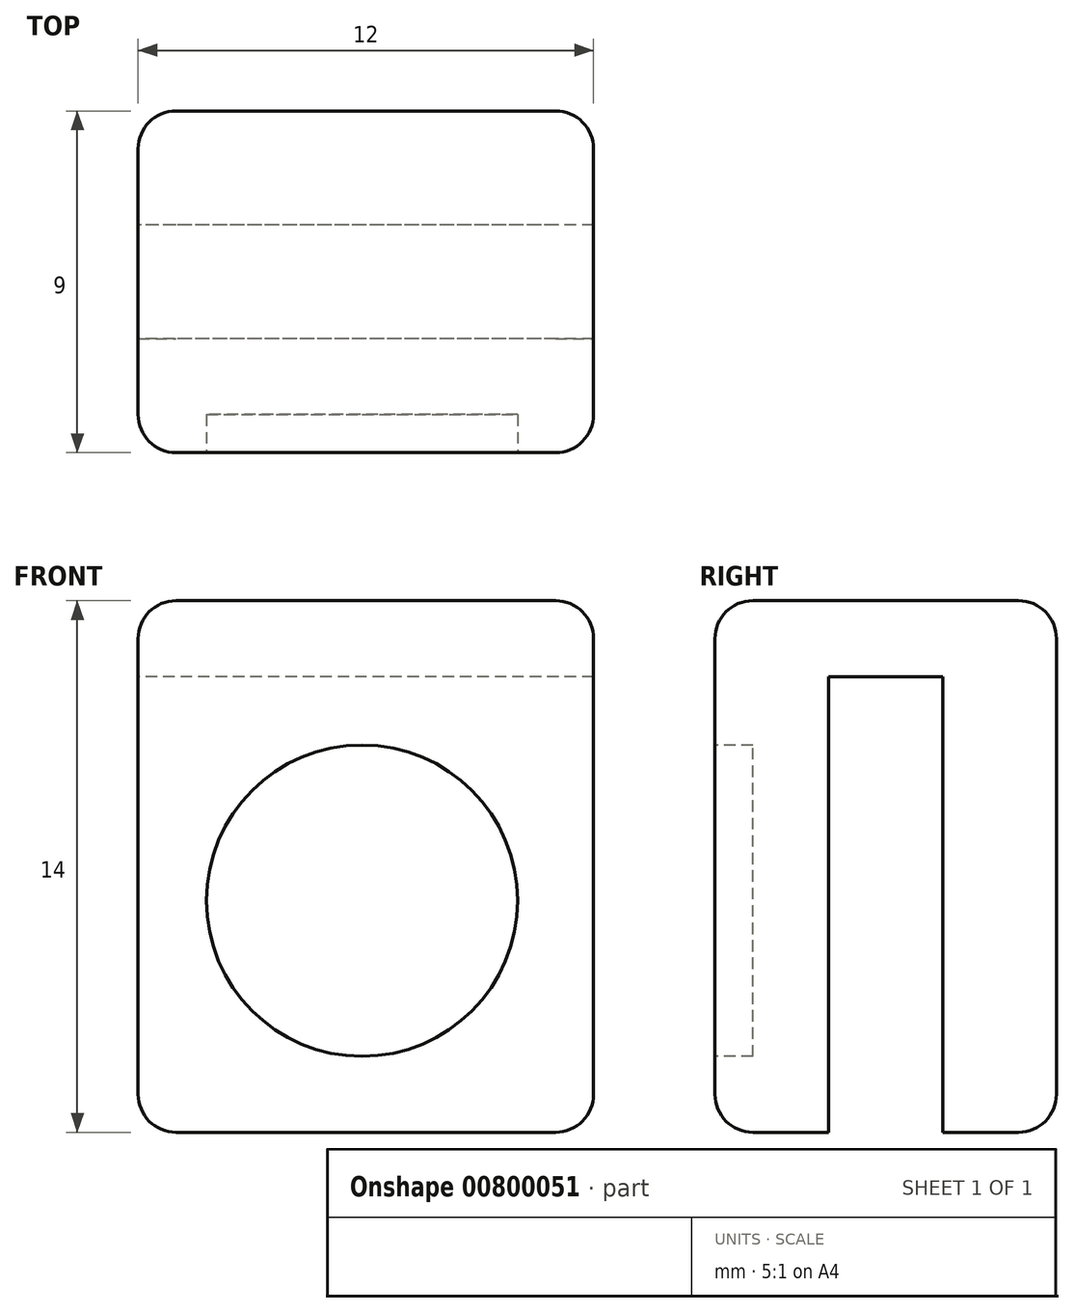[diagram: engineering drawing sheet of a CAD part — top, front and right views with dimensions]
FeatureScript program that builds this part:
annotation { "Feature Type Name" : "Feature", "Feature Type Description" : "" }
export const myFeature = defineFeature(function(context is Context, id is Id, definition is map)
    precondition{}
    {
        {
            var Q0;
            Q0=qCreatedBy(makeId("Front.planeOp"),FACE);
            var sketch = newSketch(context, id + "F0", { "sketchPlane" : qUnion([Q0])});
            skLineSegment(sketch, "E0", {"start": v(0, 0) * mm, "end": v(0, 14) * mm});
            skLineSegment(sketch, "E1", {"start": v(0, 14) * mm, "end": v(12, 14) * mm});
            skLineSegment(sketch, "E2", {"start": v(12, 14) * mm, "end": v(12, 0) * mm});
            skLineSegment(sketch, "E3", {"start": v(12, 0) * mm, "end": v(0, 0) * mm});
            skSolve(sketch);
        }
        {
            var Q0;
            Q0=makeQuery(id+"F0.imprint","IMPRINT",FACE,{"disambiguationData":[TD([[makeQuery(id+"F0.imprint","IMPRINT",EDGE,{"derivedFrom":sQuery(id+"F0.wireOp",EDGE,"E0")}),-1.0]])]});
            extrude(context, id + "F1", {"entities" : qUnion([Q0]), "depth" : 3 * mm, "offsetDistance" : 25 * mm});
        }
        {
            var Q0;
            Q0=makeQuery(id+"F1.opExtrude","CAP_FACE",FACE,{"disambiguationData":[OSD([sQuery(id+"F0.wireOp",EDGE,"E0"),sQuery(id+"F0.wireOp",EDGE,"E1"),sQuery(id+"F0.wireOp",EDGE,"E2"),sQuery(id+"F0.wireOp",EDGE,"E3")])],"isStart":false});
            var sketch = newSketch(context, id + "F2", { "sketchPlane" : qUnion([Q0])});
            skCircle(sketch, "E4", {"center": v(5.9, 6.1) * mm, "radius": 4.1 * mm});
            skSolve(sketch);
        }
        {
            var Q0;
            Q0=makeQuery(id+"F2.imprint","IMPRINT",FACE,{"disambiguationData":[TD([[makeQuery(id+"F2.imprint","IMPRINT",EDGE,{"derivedFrom":sQuery(id+"F2.wireOp",EDGE,"E4")}),1.0]])]});
            extrude(context, id + "F3", {"entities" : qUnion([Q0]), "operationType" : NewBodyOperationType.REMOVE, "oppositeDirection" : true, "depth" : 1 * mm, "offsetDistance" : 25 * mm});
        }
        {
            var Q0;
            Q0=makeQuery(id+"F1.opExtrude","CAP_FACE",FACE,{"disambiguationData":[OSD([sQuery(id+"F0.wireOp",EDGE,"E0"),sQuery(id+"F0.wireOp",EDGE,"E1"),sQuery(id+"F0.wireOp",EDGE,"E2"),sQuery(id+"F0.wireOp",EDGE,"E3")])],"isStart":true});
            var sketch = newSketch(context, id + "F4", { "sketchPlane" : qUnion([Q0])});
            skLineSegment(sketch, "E5.bottom", {"start": v(-12, 14) * mm, "end": v(0, 14) * mm});
            skLineSegment(sketch, "E5.top", {"start": v(-12, 12) * mm, "end": v(0, 12) * mm});
            skLineSegment(sketch, "E5.left", {"start": v(-12, 14) * mm, "end": v(-12, 12) * mm});
            skLineSegment(sketch, "E5.right", {"start": v(0, 14) * mm, "end": v(0, 12) * mm});
            skSolve(sketch);
        }
        {
            var Q0;
            Q0=makeQuery(id+"F4.imprint","IMPRINT",FACE,{"disambiguationData":[TD([[makeQuery(id+"F4.imprint","IMPRINT",EDGE,{"derivedFrom":sQuery(id+"F4.wireOp",EDGE,"E5.bottom")}),1.0]])]});
            extrude(context, id + "F5", {"entities" : qUnion([Q0]), "operationType" : NewBodyOperationType.ADD, "depth" : 3 * mm, "offsetDistance" : 25 * mm});
        }
        {
            var Q0;
            Q0=makeQuery(id+"F5.opExtrude","CAP_FACE",FACE,{"disambiguationData":[OSD([sQuery(id+"F4.wireOp",EDGE,"E5.bottom"),sQuery(id+"F4.wireOp",EDGE,"E5.top"),sQuery(id+"F4.wireOp",EDGE,"E5.left"),sQuery(id+"F4.wireOp",EDGE,"E5.right")])],"isStart":false});
            var sketch = newSketch(context, id + "F6", { "sketchPlane" : qUnion([Q0])});
            skLineSegment(sketch, "E6.bottom", {"start": v(-12, 14) * mm, "end": v(0, 14) * mm});
            skLineSegment(sketch, "E6.top", {"start": v(-12, 0) * mm, "end": v(0, 0) * mm});
            skLineSegment(sketch, "E6.left", {"start": v(-12, 14) * mm, "end": v(-12, 0) * mm});
            skLineSegment(sketch, "E6.right", {"start": v(0, 14) * mm, "end": v(0, 0) * mm});
            skSolve(sketch);
        }
        {
            var Q0;
            {var subQ0=sQuery(id+"F6.wireOp",EDGE,"E6.bottom");Q0=makeQuery(id+"F6.imprint","IMPRINT",FACE,{"disambiguationData":[TD([[makeQuery(id+"F6.imprint","IMPRINT",EDGE,{"derivedFrom":subQ0}),1.0]])]});}
            var Q1;
            {var subQ0=sQuery(id+"F6.wireOp",EDGE,"E6.top");Q1=makeQuery(id+"F6.imprint","IMPRINT",FACE,{"disambiguationData":[TD([[makeQuery(id+"F6.imprint","IMPRINT",EDGE,{"derivedFrom":subQ0}),1.0]])]});}
            extrude(context, id + "F7", {"entities" : qUnion([Q0, Q1]), "operationType" : NewBodyOperationType.ADD, "depth" : 3 * mm, "offsetDistance" : 25 * mm});
        }
        {
            var Q0;
            Q0=makeQuery(id+"F1.opExtrude","CAP_EDGE",EDGE,{"disambiguationData":[OSD([sQuery(id+"F0.wireOp",EDGE,"E2")])],"isStart":false});
            var Q1;
            Q1=makeQuery(id+"F1.opExtrude","CAP_EDGE",EDGE,{"disambiguationData":[OSD([sQuery(id+"F0.wireOp",EDGE,"E0")])],"isStart":false});
            var Q2;
            Q2=makeQuery(id+"F1.opExtrude","CAP_EDGE",EDGE,{"disambiguationData":[OSD([sQuery(id+"F0.wireOp",EDGE,"E1")])],"isStart":false});
            var Q3;
            Q3=makeQuery(id+"F1.opExtrude","CAP_EDGE",EDGE,{"disambiguationData":[OSD([sQuery(id+"F0.wireOp",EDGE,"E3")])],"isStart":false});
            var Q4;
            Q4=makeQuery(id+"F7.opExtrude","CAP_EDGE",EDGE,{"disambiguationData":[OSD([sQuery(id+"F6.wireOp",EDGE,"E6.bottom")])],"isStart":false});
            var Q5;
            Q5=makeQuery(id+"F7.opExtrude","CAP_EDGE",EDGE,{"disambiguationData":[OSD([sQuery(id+"F6.wireOp",EDGE,"E6.right")])],"isStart":false});
            var Q6;
            Q6=makeQuery(id+"F7.opExtrude","CAP_EDGE",EDGE,{"disambiguationData":[OSD([sQuery(id+"F6.wireOp",EDGE,"E6.left")])],"isStart":false});
            var Q7;
            Q7=makeQuery(id+"F7.opExtrude","CAP_EDGE",EDGE,{"disambiguationData":[OSD([sQuery(id+"F6.wireOp",EDGE,"E6.top")])],"isStart":false});
            var Q8;
            Q8=makeQuery(id+"F7.boolean.opBoolean","MERGE",EDGE,{"derivedFrom":[makeQuery(id+"F5.boolean.opBoolean","MERGE",EDGE,{"derivedFrom":[makeQuery(id+"F1.opExtrude","SWEPT_EDGE",EDGE,{"disambiguationData":[OSD([sQuery(id+"F0.wireOp",EDGE,"E0"),sQuery(id+"F0.wireOp",EDGE,"E1")])]}),makeQuery(id+"F5.opExtrude","SWEPT_EDGE",EDGE,{"disambiguationData":[OSD([sQuery(id+"F4.wireOp",EDGE,"E5.bottom"),sQuery(id+"F4.wireOp",EDGE,"E5.right")])]})]}),makeQuery(id+"F7.opExtrude","SWEPT_EDGE",EDGE,{"disambiguationData":[OSD([sQuery(id+"F6.wireOp",EDGE,"E6.bottom"),sQuery(id+"F6.wireOp",EDGE,"E6.right")])]})]});
            var Q9;
            Q9=makeQuery(id+"F7.boolean.opBoolean","MERGE",EDGE,{"derivedFrom":[makeQuery(id+"F5.boolean.opBoolean","MERGE",EDGE,{"derivedFrom":[makeQuery(id+"F1.opExtrude","SWEPT_EDGE",EDGE,{"disambiguationData":[OSD([sQuery(id+"F0.wireOp",EDGE,"E1"),sQuery(id+"F0.wireOp",EDGE,"E2")])]}),makeQuery(id+"F5.opExtrude","SWEPT_EDGE",EDGE,{"disambiguationData":[OSD([sQuery(id+"F4.wireOp",EDGE,"E5.bottom"),sQuery(id+"F4.wireOp",EDGE,"E5.left")])]})]}),makeQuery(id+"F7.opExtrude","SWEPT_EDGE",EDGE,{"disambiguationData":[OSD([sQuery(id+"F6.wireOp",EDGE,"E6.bottom"),sQuery(id+"F6.wireOp",EDGE,"E6.left")])]})]});
            var Q10;
            Q10=makeQuery(id+"F1.opExtrude","SWEPT_EDGE",EDGE,{"disambiguationData":[OSD([sQuery(id+"F0.wireOp",EDGE,"E2"),sQuery(id+"F0.wireOp",EDGE,"E3")])]});
            var Q11;
            Q11=makeQuery(id+"F7.opExtrude","SWEPT_EDGE",EDGE,{"disambiguationData":[OSD([sQuery(id+"F6.wireOp",EDGE,"E6.top"),sQuery(id+"F6.wireOp",EDGE,"E6.left")])]});
            var Q12;
            Q12=makeQuery(id+"F7.opExtrude","SWEPT_EDGE",EDGE,{"disambiguationData":[OSD([sQuery(id+"F6.wireOp",EDGE,"E6.top"),sQuery(id+"F6.wireOp",EDGE,"E6.right")])]});
            var Q13;
            Q13=makeQuery(id+"F1.opExtrude","SWEPT_EDGE",EDGE,{"disambiguationData":[OSD([sQuery(id+"F0.wireOp",EDGE,"E0"),sQuery(id+"F0.wireOp",EDGE,"E3")])]});
            fillet(context, id + "F8", {"entities" : qUnion([Q0, Q1, Q2, Q3, Q4, Q5, Q6, Q7, Q8, Q9, Q10, Q11, Q12, Q13]), "radius" : 1 * mm, "tangentPropagation" : true, "allowEdgeOverflow" : false});
        }
    });
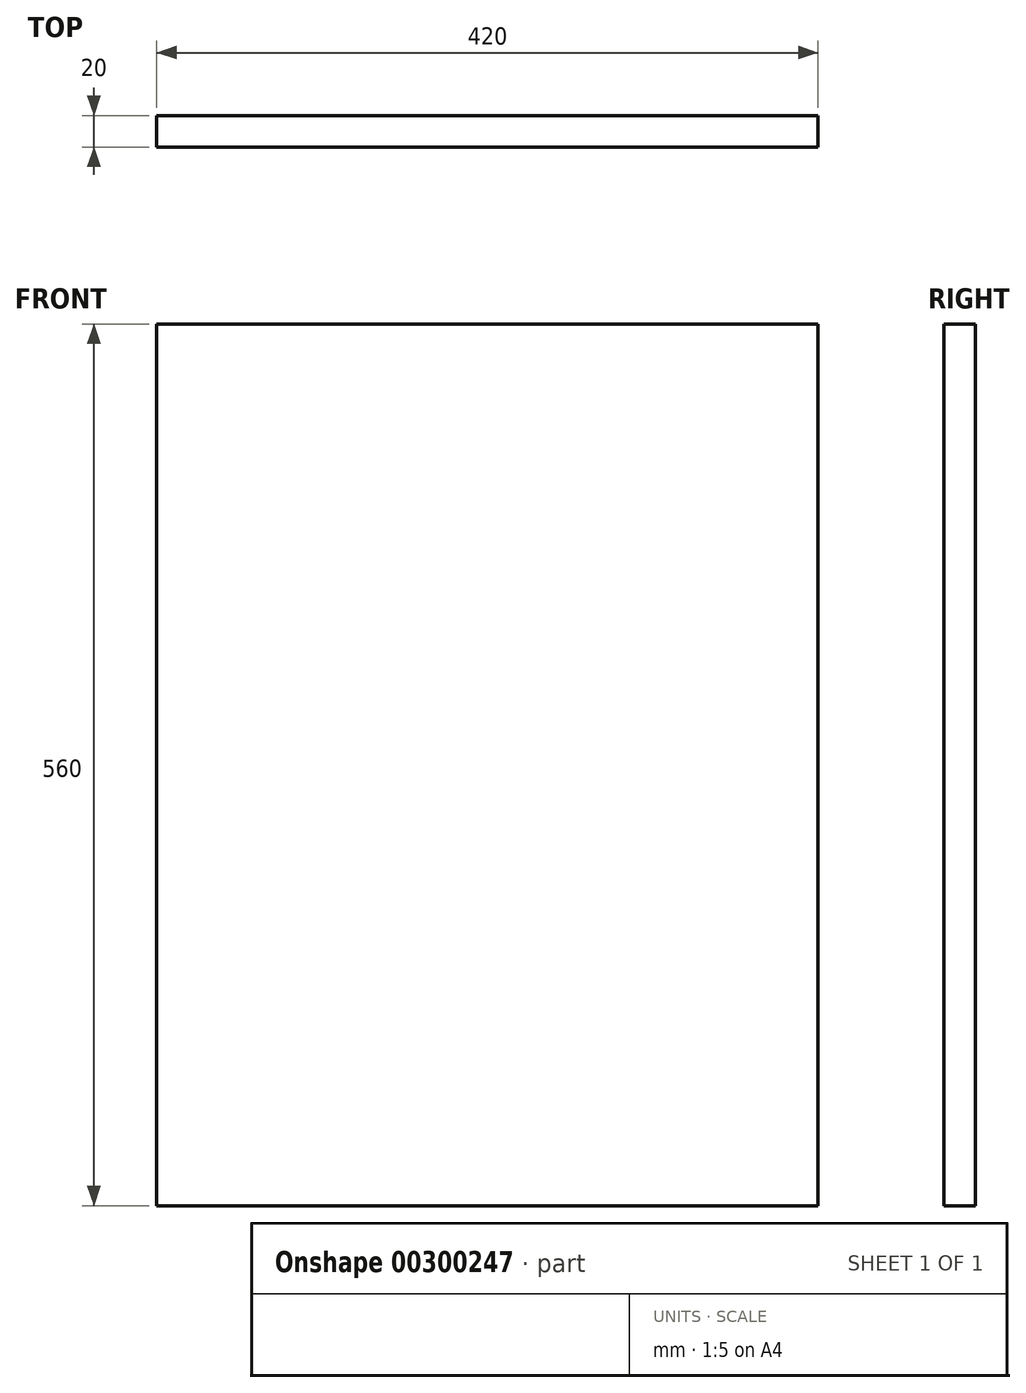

+ + + + + + +

ЧТО НУЖНО СДЕЛАТЬ -
Выпишите из записей выше каждую строку, в которой есть слово «sketchPlane».

ПОЛНЫЙ ОТВЕТ -
            var sketch = newSketch(context, id + "F0", { "sketchPlane" : qUnion([Q0])});
            var sketch = newSketch(context, id + "F2", { "sketchPlane" : qUnion([Q0])});
            var sketch = newSketch(context, id + "F4", { "sketchPlane" : qUnion([Q0])});
            var sketch = newSketch(context, id + "F6", { "sketchPlane" : qUnion([Q0])});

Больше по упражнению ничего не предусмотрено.